At this point, I’d love to tell you that Panda Bear came out and floored me with his
raw musical prowess, scorching the audience with the ruthless acidity of his
computerized sonic mastery. Maybe I’d have been thrown back to my first moments of
transfixion with AnCo’s frenetic and childlike musical energy – teenage summer,
Merriweather Post Pavilion lodging itself in the CD drive of my van for the month of July,
hot summer nights backed by bouncing psychedelic jubilance floating some freak
removed cousin of Brian Wilson’s vocal harmonies. That’d make me happy. But I can’t
lie to you. In reality, Panda Bear was fine. Or maybe OK. I’ve heard much worse things.

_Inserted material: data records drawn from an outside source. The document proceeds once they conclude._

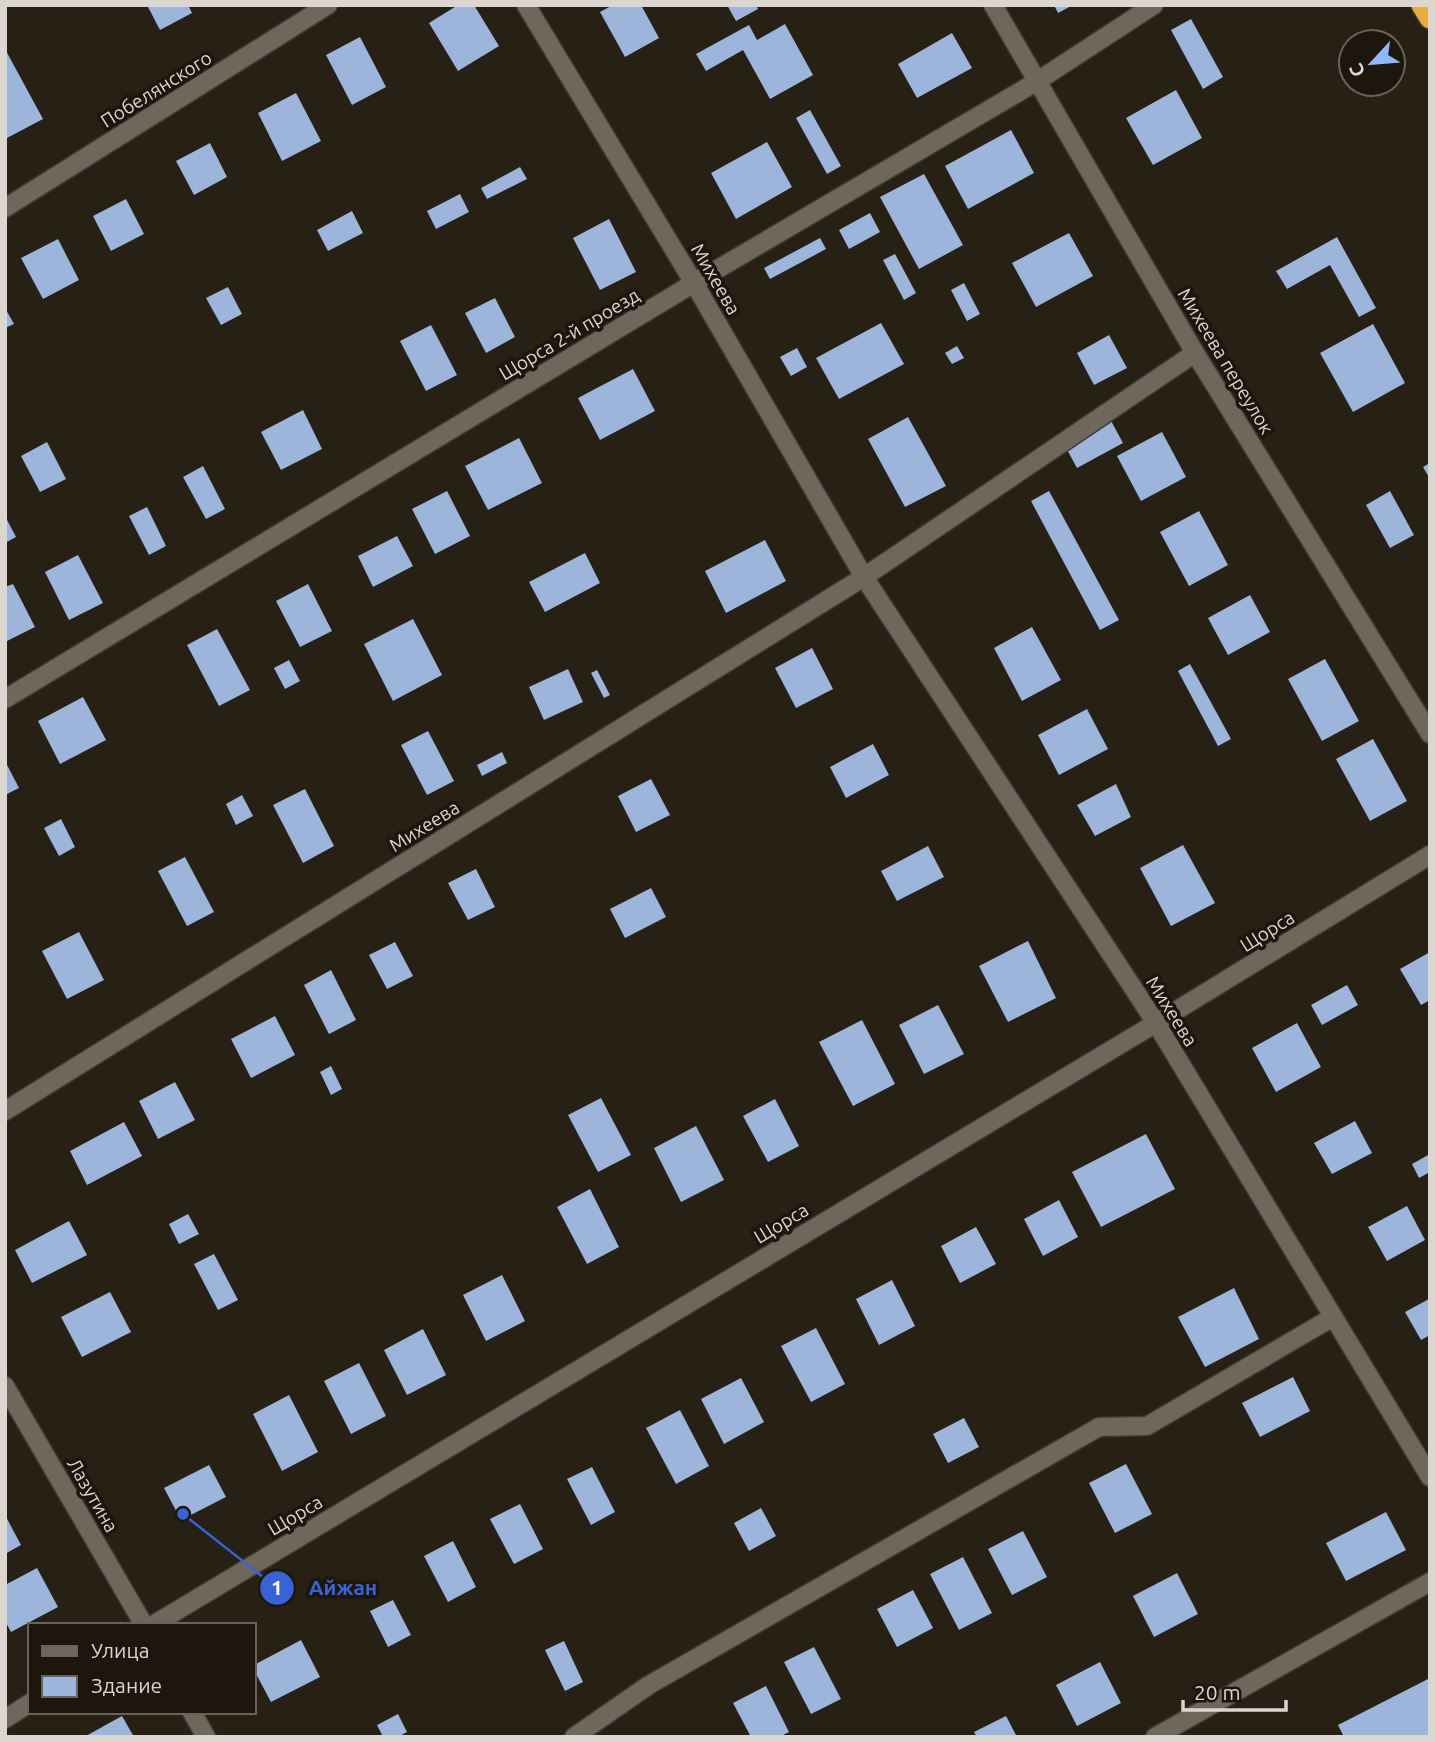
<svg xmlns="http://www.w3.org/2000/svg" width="1435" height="1742" viewBox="0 0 1435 1742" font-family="Ubuntu,sans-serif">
	<rect width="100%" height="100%" fill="#262015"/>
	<g fill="#9db4db">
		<polygon points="147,5 188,5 192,13 160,30"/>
		<polygon points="458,5 474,5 499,46 458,71 429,23"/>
		<polygon points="613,5 641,5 659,38 625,57 600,12"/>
		<polygon points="727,5 756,5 758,9 736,21"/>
		<polygon points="1054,5 1073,5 1058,13"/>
		<polygon points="1191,19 1223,77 1203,89 1171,30"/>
		<polygon points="785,24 813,75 770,99 743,50 706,71 696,54 749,25 757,40"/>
		<polygon points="952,33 972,68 917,98 898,64"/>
		<polygon points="360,37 386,87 352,105 326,55"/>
		<polygon points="5,49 43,119 7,138 5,134"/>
		<polygon points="1176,90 1202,138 1153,165 1126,118"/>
		<polygon points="296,93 321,141 282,161 258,113"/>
		<polygon points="810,110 841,166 827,174 796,118"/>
		<polygon points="1011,130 1034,173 968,209 945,166"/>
		<polygon points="767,142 792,187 736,219 711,173"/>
		<polygon points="210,143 227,177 194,195 176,161"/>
		<polygon points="520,167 527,179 487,199 481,188"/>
		<polygon points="924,174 963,245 919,269 880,197"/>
		<polygon points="460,194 469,212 436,229 427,211"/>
		<polygon points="126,199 144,234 111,251 93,216"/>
		<polygon points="352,211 363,233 328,251 317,230"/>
		<polygon points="870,213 880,232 849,249 839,230"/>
		<polygon points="609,219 636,272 600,290 573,238"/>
		<polygon points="1069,233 1093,276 1036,307 1012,263"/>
		<polygon points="1337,237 1376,308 1359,317 1330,265 1287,289 1276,271"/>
		<polygon points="820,238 826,249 770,279 764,268"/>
		<polygon points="58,239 79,280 43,299 21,258"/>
		<polygon points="895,254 916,293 904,300 883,260"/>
		<polygon points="964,283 980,314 967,321 951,290"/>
		<polygon points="228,287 242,314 221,325 206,298"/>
		<polygon points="495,298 515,337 486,353 465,313"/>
		<polygon points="5,308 14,324 5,328"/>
		<polygon points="881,323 904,364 839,399 816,358"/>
		<polygon points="1373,324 1405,383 1353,412 1320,353"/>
		<polygon points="431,325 457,375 426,391 400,341"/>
		<polygon points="1109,335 1127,368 1094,385 1077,353"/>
		<polygon points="957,346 964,358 952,364 945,353"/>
		<polygon points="797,348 807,367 791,376 780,357"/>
		<polygon points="633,369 655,411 600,440 578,398"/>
		<polygon points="303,410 322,449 281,470 261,432"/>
		<polygon points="908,417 946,486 905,507 868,439"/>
		<polygon points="1110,419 1123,443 1077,468 1064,444"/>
		<polygon points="1162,432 1186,477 1141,501 1117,456"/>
		<polygon points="519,438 542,483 488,510 465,466"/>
		<polygon points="47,442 66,479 40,492 21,456"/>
		<polygon points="1430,463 1430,479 1423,467"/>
		<polygon points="203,466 225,509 206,519 183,477"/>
		<polygon points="447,491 470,536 435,554 412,509"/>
		<polygon points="1049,491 1119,620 1100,630 1031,501"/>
		<polygon points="1390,491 1414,535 1390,548 1366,505"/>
		<polygon points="147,507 166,546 149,555 129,516"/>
		<polygon points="1199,511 1228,565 1189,586 1160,532"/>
		<polygon points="5,516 16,537 5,543"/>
		<polygon points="397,536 413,566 373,587 358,556"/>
		<polygon points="765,540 786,581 726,613 705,571"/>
		<polygon points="585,553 600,583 545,612 529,582"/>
		<polygon points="78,555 103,603 69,620 45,572"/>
		<polygon points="13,584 35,627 5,642 5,587"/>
		<polygon points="308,584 332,631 300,647 276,601"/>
		<polygon points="1250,595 1270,632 1228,655 1208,618"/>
		<polygon points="413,619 442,675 393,701 364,644"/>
		<polygon points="1032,627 1061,680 1022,701 994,648"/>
		<polygon points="217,629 250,690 219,706 187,645"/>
		<polygon points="812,648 833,689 796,708 775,668"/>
		<polygon points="1325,659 1359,721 1322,741 1288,679"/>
		<polygon points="289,660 300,681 285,689 274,668"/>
		<polygon points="1190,664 1231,739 1218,746 1178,671"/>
		<polygon points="568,669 583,702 544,720 529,687"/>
		<polygon points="597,670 610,695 604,698 591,673"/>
		<polygon points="83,697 106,740 60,764 38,721"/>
		<polygon points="1087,709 1108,749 1059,775 1038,735"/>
		<polygon points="428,731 454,781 427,795 401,745"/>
		<polygon points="1373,739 1407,801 1370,821 1336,759"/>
		<polygon points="873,744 889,775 846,798 830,767"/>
		<polygon points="502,752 507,763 482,776 477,765"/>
		<polygon points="5,761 19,788 5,795"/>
		<polygon points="651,779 670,815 636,832 618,796"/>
		<polygon points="1116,784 1131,817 1095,836 1077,805"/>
		<polygon points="305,789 334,846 303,863 273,805"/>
		<polygon points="242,795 253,816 236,825 226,804"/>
		<polygon points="61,819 75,847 59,856 44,828"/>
		<polygon points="1183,845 1215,903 1171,926 1140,868"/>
		<polygon points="928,846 944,877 897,901 881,871"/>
		<polygon points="185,857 214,912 187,926 158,871"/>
		<polygon points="476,869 495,907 468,920 448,883"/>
		<polygon points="651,888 666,917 625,938 610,909"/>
		<polygon points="79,932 104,980 67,999 42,951"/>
		<polygon points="1028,941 1056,998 1008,1022 979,966"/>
		<polygon points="395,942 413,976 387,989 369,955"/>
		<polygon points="1430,952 1430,1000 1421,1005 1400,969"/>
		<polygon points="331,970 356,1020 329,1034 304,985"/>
		<polygon points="1347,985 1358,1005 1322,1025 1311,1005"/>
		<polygon points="938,1005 964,1054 924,1074 899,1025"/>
		<polygon points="275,1016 295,1055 251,1078 231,1039"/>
		<polygon points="862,1020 895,1084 853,1106 819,1042"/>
		<polygon points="1297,1023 1321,1067 1276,1092 1252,1048"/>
		<polygon points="331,1066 342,1089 331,1095 320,1072"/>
		<polygon points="175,1082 195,1120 158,1139 139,1101"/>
		<polygon points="601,1098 631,1155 598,1172 568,1115"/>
		<polygon points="775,1099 799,1146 768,1162 743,1116"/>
		<polygon points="1355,1121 1372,1153 1332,1174 1314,1143"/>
		<polygon points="124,1122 142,1156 87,1185 70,1151"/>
		<polygon points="696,1126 724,1180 681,1202 654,1148"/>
		<polygon points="1146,1134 1175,1189 1101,1227 1072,1172"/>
		<polygon points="1430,1154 1430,1172 1419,1178 1412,1164"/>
		<polygon points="590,1189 619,1247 587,1264 557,1207"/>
		<polygon points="1059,1200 1078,1237 1043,1256 1024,1219"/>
		<polygon points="1407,1206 1425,1240 1387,1261 1368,1227"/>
		<polygon points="188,1214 199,1234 179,1244 169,1224"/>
		<polygon points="69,1221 87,1255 32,1283 15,1250"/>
		<polygon points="976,1227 996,1264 960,1283 941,1246"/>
		<polygon points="214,1254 238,1300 218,1310 194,1264"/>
		<polygon points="502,1275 525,1321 486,1341 463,1295"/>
		<polygon points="892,1280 915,1326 879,1345 856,1299"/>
		<polygon points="1234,1288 1259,1339 1205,1367 1178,1317"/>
		<polygon points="110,1292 131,1332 82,1357 61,1317"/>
		<polygon points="1429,1299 1430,1335 1421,1340 1405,1312"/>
		<polygon points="816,1328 845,1384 811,1402 781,1346"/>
		<polygon points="423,1329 446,1375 407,1395 384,1350"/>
		<polygon points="359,1363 386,1416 351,1434 324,1381"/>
		<polygon points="1293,1377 1310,1411 1260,1437 1242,1403"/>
		<polygon points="741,1378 764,1422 724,1444 701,1399"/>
		<polygon points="289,1395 318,1452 282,1471 253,1414"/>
		<polygon points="680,1410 709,1466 676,1484 646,1428"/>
		<polygon points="964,1418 979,1447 948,1463 933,1434"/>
		<polygon points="1126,1464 1152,1514 1115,1533 1089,1483"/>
		<polygon points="209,1465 226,1497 181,1520 164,1488"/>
		<polygon points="592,1467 615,1512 591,1525 567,1479"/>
		<polygon points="520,1504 543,1549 514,1564 490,1519"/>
		<polygon points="761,1508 776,1536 749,1551 734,1523"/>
		<polygon points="1386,1512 1406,1550 1346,1581 1326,1543"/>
		<polygon points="5,1515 21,1545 5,1554"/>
		<polygon points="1023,1531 1047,1577 1012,1595 988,1549"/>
		<polygon points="453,1541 476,1587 448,1602 424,1556"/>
		<polygon points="963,1557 992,1613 959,1630 930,1574"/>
		<polygon points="37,1568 58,1607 11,1632 5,1621 5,1585"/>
		<polygon points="1177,1573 1198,1614 1154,1637 1133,1596"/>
		<polygon points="913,1590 933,1628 897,1647 877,1609"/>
		<polygon points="393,1600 411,1635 388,1647 370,1611"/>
		<polygon points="301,1640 320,1677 271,1702 254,1670 254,1665"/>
		<polygon points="564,1641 583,1682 565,1691 545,1650"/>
		<polygon points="814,1647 841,1699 811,1714 784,1662"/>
		<polygon points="1100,1662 1121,1703 1077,1726 1056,1685"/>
		<polygon points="1430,1678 1430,1737 1344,1737 1338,1725"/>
		<polygon points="766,1686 789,1732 779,1737 751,1737 733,1703"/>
		<polygon points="398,1714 407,1732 398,1737 383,1737 377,1725"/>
		<polygon points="122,1716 134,1737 84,1737"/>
		<polygon points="1006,1716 1017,1737 977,1737 974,1732"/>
	</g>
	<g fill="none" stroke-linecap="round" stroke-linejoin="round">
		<defs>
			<g id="lane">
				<polyline points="864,577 1195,353"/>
				<polyline points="574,1737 649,1685 1099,1427 1147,1426 1333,1317"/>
			</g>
			<g id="street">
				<polyline points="526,5 694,283 864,577 1156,1023 1430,1477"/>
				<polyline points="993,5 1195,353 1430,734"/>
				<polyline points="5,208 328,5"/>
				<polyline points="5,699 694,283 1036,82 1154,5"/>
				<polyline points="5,1111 864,577"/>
				<polyline points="5,1386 144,1625"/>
				<polyline points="153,1625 1156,1023 1430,855"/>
				<polyline points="192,1712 206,1737"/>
				<polyline points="5,1719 30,1703"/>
				<polyline points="1155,1737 1430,1582"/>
			</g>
			<polyline id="highway" points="1422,5 1430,18"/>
		</defs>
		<use href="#lane" stroke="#403a33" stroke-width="21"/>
		<use href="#street" stroke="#403a33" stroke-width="21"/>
		<use href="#highway" stroke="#403a33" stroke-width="24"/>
		<use href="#lane" stroke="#6f675b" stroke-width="18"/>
		<use href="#street" stroke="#6f675b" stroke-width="18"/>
		<use href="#highway" stroke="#e7ad43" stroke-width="21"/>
	</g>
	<g text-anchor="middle" stroke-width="7" stroke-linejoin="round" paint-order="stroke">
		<g font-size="19" fill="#dbd6cf" stroke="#1d160c">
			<text transform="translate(156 89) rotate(-32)" y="7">Побелянского</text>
			<text transform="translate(716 279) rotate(60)" y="7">Михеева</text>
			<text transform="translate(569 334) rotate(-31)" y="7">Щорса 2-й проезд</text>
			<text transform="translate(1226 361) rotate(59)" y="7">Михеева переулок</text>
			<text transform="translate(424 826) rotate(-32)" y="7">Михеева</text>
			<text transform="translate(1267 931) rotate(-32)" y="7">Щорса</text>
			<text transform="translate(1172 1011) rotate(58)" y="7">Михеева</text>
			<text transform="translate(781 1223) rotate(-31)" y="7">Щорса</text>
			<text transform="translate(93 1495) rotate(60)" y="7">Лазутина</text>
			<text transform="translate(295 1515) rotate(-31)" y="7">Щорса</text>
		</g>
	</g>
	<path fill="none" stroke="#3a62d7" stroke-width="2.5" d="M183 1514L277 1588"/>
	<g fill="#3a62d7" stroke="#1d160c" stroke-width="2.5">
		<circle cx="183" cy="1514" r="7"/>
		<circle cx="277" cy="1588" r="18"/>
	</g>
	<g font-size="21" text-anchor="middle" font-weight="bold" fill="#fff">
		<text x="277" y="1595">1</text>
	</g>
	<g font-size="21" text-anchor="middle" font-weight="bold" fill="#3a62d7" stroke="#1d160c" stroke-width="7" stroke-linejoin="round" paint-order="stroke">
		<text x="343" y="1595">Айжан</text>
	</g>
	<rect width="1435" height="1742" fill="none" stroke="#dbd6cf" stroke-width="14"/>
	<rect x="28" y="1623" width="228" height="91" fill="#1d160c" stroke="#69635a" stroke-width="2"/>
	<rect x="42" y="1646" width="35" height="10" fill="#6f675b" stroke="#69635a" stroke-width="2"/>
	<text x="91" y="1658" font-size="21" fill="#dbd6cf">Улица</text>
	<rect x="42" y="1676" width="35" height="21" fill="#9db4db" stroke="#69635a" stroke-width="2"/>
	<text x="91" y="1693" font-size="21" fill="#dbd6cf">Здание</text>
	<g transform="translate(1372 63) rotate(244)"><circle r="33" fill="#1d160c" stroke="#69635a" stroke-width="2"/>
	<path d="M0-5L12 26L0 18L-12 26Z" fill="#90b8fd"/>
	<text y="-10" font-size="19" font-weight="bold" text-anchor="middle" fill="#dbd6cf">С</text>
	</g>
	<path d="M1183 1700v10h103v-10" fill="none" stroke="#dbd6cf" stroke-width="3.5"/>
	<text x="1194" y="1700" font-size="21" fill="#dbd6cf" stroke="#1d160c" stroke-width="5" paint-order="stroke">20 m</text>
</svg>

Geologist, for example. While Panda Bear’s ascent to the stage did fill Thalia Hall with
something it’d been thus far lacking that evening – actual, recognizable, and potentially
even enjoyable, music – the comatose blandness of his stage presence did hard work
to negate any effort I might have otherwise made to groove with it. In retrospect, it was
almost poetic when they took Geologist’s computer-stand off the stage, only to replace it
with a larger, more complexly wired variation of the same thing, this time a tool for
Panda Bear. Panda’s set was exactly that – a more complicated, well-organized, and
colorfully lit adaptation of the same drowsy white-bread essence which plagued
Geologist. Maybe I’m just an asshole. But I really couldn’t tell what he was doing up
there on stage – the general impression was of listening to a very poorly-mixed version
of PBVTGR (his most recent album, which is terrific and worth listening to), muddied by
the acoustics and human ambience of a ¾ full concert hall. Like his boulder-loving
counterpart, he remained firmly planted behind the shield of his DJ gear for the entire
set, exuding exclusively molasses-like energies.

There’s no question Animal Collective is past its early 2000s glory days of
creative brilliance, but I’m left wondering a few things. How can someone who’s music is
saturated with freewheeling, caustic energy, be so oppressively dull on stage? Does
Panda Bear realize how bad Geologist is, and let him open out of kindness anyhow?
Would doing so be crueler than facing him with the truth? Did I truly hate the show this
much, or am I just enjoying being a critic? Heavy questions of morality weigh upon
Panda Bear’s visit to Chicago. All in all, I recommend Panda Bear’s music without
hesitation, but recommend his live act only to those who consent to set their
expectations to the music of a literal Panda, growling irritably between bites of bamboo
stalk, perhaps with a live-reading of a NSF grant proposal written by an actual geologist
as the opener. Only then might you find yourself pleasantly surprised.